• What this task involves: Return every line of text from the items below word for word, omitting the pictures.

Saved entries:
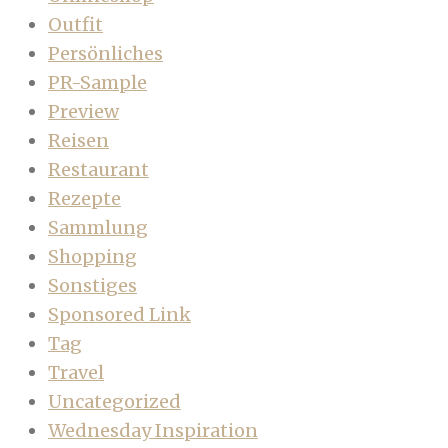
Outfit
Persönliches
PR-Sample
Preview
Reisen
Restaurant
Rezepte
Sammlung
Shopping
Sonstiges
Sponsored Link
Tag
Travel
Uncategorized
Wednesday Inspiration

• Reply to the exercise:
Outfit
Persönliches
PR-Sample
Preview
Reisen
Restaurant
Rezepte
Sammlung
Shopping
Sonstiges
Sponsored Link
Tag
Travel
Uncategorized
Wednesday Inspiration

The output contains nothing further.